GetRandom.Phrase(20) will then return a phrase with a length between 0 and 20.

However, the enhancement you have requested is GetRandom.Phrase(int 
minNumCharacters, maxNumOfCharacters). Can you please confirm that this is the 
enhancement that you are wanting?

Thanks,
Joshua Roth

Original comment by joshuajr...@gmail.com on 20 Sep 2010 at 9:23

GoogleCodeExporter commented 8 years ago
Hello Joshua and thanks so much for looking into this suggestion.

>>However, the enhancement you have requested is GetRandom.Phrase(int 
minNumCharacters, maxNumOfCharacters). Can you please confirm that this is the 
enhancement that you are wanting?

That is correct.

Some example scenarios:-

1) var phrase1 = GetRandom.Phrase(1, 10);
   // possible results.
   a) "hs sdak we" // 10 chars - max result.
   b) "s"  // 1 char, min result.
   c) "ajqufigff" // 9 chars - random result.
   d) "     "  // 5 chars - random result.

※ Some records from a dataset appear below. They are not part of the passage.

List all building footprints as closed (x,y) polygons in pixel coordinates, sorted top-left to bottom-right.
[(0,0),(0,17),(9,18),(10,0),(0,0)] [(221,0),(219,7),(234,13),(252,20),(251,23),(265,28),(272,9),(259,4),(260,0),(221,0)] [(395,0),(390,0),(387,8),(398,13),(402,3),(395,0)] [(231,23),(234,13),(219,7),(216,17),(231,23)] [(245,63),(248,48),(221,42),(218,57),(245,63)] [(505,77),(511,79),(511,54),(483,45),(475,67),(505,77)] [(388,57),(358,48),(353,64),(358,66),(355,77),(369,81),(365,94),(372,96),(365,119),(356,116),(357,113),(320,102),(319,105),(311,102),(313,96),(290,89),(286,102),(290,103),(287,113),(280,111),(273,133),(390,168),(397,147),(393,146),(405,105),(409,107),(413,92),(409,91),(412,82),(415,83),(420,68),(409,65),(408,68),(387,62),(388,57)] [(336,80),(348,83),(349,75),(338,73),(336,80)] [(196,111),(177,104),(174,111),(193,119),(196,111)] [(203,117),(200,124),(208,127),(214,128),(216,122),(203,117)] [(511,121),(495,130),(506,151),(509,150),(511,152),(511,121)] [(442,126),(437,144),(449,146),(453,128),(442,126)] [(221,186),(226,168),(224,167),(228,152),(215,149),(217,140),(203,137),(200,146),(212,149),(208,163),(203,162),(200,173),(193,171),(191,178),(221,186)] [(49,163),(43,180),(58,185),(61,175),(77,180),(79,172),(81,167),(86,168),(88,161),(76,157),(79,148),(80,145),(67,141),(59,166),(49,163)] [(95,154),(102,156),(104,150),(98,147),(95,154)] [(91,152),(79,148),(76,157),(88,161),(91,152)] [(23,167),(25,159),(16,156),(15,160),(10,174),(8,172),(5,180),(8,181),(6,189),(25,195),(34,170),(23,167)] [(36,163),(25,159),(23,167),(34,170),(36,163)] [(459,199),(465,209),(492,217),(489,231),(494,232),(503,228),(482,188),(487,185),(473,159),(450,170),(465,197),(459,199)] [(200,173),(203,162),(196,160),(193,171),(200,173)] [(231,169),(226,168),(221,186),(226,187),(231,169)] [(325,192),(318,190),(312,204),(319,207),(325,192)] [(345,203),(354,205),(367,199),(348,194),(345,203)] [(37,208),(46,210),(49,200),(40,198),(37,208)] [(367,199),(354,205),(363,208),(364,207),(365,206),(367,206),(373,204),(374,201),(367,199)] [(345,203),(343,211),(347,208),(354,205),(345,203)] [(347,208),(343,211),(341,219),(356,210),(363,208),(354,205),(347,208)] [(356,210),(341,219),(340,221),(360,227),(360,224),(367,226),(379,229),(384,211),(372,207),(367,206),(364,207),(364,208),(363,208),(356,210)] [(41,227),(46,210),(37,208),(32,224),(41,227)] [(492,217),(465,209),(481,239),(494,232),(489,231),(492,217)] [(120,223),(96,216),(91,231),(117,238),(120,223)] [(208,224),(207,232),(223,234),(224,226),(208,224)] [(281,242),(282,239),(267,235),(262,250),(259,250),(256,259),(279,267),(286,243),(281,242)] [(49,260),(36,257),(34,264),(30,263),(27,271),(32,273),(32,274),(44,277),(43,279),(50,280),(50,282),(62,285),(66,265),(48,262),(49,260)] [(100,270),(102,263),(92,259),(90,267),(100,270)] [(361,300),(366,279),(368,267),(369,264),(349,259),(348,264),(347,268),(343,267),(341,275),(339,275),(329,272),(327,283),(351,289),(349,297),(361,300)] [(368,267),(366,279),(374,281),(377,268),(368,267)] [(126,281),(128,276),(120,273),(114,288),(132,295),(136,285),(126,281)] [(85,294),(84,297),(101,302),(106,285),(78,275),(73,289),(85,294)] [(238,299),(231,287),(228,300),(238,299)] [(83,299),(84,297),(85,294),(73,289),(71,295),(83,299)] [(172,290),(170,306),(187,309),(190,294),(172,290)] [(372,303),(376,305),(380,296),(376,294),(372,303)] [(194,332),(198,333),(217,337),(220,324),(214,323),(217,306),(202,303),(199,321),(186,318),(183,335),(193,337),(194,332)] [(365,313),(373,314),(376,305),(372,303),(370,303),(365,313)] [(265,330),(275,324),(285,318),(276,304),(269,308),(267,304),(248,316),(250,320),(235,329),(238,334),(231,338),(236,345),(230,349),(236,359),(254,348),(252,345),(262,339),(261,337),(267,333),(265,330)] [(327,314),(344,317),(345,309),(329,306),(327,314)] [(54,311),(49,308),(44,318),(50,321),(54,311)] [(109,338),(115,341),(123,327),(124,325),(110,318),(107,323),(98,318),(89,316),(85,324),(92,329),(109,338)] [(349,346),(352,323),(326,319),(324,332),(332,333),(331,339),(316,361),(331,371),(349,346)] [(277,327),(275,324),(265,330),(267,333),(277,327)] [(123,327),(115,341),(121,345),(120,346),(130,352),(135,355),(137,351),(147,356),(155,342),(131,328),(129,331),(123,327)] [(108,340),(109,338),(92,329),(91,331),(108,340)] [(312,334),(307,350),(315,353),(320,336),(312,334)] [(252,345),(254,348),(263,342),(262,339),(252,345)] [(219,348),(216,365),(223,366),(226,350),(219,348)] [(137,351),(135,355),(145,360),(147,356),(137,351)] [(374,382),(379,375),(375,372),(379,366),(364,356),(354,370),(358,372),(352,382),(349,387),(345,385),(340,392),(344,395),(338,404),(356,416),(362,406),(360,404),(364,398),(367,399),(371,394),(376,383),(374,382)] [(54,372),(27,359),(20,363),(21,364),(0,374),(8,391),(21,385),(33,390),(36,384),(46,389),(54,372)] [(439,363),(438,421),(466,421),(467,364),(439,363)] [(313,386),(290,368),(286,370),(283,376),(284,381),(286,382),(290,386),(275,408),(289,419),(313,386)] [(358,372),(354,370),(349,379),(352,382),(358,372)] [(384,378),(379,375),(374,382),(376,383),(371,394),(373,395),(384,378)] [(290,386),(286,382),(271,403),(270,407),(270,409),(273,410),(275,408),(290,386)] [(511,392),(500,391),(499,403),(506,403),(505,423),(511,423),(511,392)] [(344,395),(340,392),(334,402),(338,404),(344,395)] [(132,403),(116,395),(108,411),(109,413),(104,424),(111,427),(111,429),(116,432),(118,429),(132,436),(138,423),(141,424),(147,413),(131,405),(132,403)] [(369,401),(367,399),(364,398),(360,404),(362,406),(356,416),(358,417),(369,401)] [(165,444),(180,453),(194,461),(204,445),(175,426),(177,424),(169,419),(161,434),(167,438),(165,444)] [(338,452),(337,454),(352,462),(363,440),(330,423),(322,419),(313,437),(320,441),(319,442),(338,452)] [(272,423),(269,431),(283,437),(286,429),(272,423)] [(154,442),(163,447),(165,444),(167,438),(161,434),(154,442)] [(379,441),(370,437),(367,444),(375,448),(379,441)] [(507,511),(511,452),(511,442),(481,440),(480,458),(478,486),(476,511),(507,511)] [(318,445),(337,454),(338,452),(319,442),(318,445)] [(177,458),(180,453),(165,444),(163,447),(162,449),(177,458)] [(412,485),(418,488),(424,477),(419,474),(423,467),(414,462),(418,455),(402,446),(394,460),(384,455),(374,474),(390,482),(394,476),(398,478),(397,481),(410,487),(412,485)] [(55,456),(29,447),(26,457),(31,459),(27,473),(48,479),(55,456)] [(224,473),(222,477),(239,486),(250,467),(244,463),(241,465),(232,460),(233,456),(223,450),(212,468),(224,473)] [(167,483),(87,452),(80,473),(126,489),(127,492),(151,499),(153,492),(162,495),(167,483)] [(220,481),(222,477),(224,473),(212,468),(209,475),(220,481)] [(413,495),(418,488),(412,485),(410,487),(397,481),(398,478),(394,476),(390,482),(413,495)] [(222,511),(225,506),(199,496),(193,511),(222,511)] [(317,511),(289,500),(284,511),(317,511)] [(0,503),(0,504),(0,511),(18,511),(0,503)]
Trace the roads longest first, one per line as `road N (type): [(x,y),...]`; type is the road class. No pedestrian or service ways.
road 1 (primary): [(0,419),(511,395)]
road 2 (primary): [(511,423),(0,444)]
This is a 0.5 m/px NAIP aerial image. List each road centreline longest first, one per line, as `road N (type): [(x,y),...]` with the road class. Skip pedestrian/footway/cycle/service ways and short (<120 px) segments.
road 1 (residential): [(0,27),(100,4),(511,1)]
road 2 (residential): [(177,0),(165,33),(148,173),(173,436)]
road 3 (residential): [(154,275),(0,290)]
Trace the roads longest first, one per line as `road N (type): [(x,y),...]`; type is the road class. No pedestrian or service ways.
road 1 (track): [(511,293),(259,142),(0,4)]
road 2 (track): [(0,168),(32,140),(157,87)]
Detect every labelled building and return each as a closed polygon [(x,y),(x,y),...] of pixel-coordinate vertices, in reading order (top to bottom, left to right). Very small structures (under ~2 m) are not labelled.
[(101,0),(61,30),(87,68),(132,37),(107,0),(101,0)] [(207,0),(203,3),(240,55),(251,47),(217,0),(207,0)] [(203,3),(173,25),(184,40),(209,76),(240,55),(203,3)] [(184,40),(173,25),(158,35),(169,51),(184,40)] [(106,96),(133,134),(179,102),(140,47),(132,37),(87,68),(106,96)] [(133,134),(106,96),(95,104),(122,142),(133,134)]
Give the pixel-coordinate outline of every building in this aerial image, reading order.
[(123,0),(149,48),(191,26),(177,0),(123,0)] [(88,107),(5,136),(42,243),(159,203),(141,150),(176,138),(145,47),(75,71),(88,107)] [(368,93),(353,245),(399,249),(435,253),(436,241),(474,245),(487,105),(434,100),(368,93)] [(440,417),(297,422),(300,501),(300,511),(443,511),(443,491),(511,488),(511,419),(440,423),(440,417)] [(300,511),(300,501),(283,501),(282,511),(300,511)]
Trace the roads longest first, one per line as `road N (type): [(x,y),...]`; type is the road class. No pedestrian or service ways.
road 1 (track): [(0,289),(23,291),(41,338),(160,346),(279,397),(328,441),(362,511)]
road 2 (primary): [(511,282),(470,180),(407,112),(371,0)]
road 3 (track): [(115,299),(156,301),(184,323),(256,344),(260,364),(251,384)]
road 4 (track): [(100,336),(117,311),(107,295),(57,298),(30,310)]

2) var phrase2 = GetRandom.Phrase(10, 70);
  // possible results.
   a) "jdmn fwolg" // 10 chars. min result.
   b_ "fjei ifjhs fjfjwjejefd dkfj pqm wj" // u get the idea..

NOW, sometimes we don't know what the min and max will be, so we randomize THAT 
also :)

3) int min = GetRandom.Int(10,70); // returns 32.
   int max = GetRandom.Int(min + 1, 100); // from 32 to some random number .. say 86.
   var phrase = GetRandom.Phrase(min, max); // random number chars between 32 and 86.

This way, i feel that we're getting even more randomness .. but i don't think 
people will really bother too much with suggestion #3 if they are using a large 
min/max range.

Does this help / help answer the question?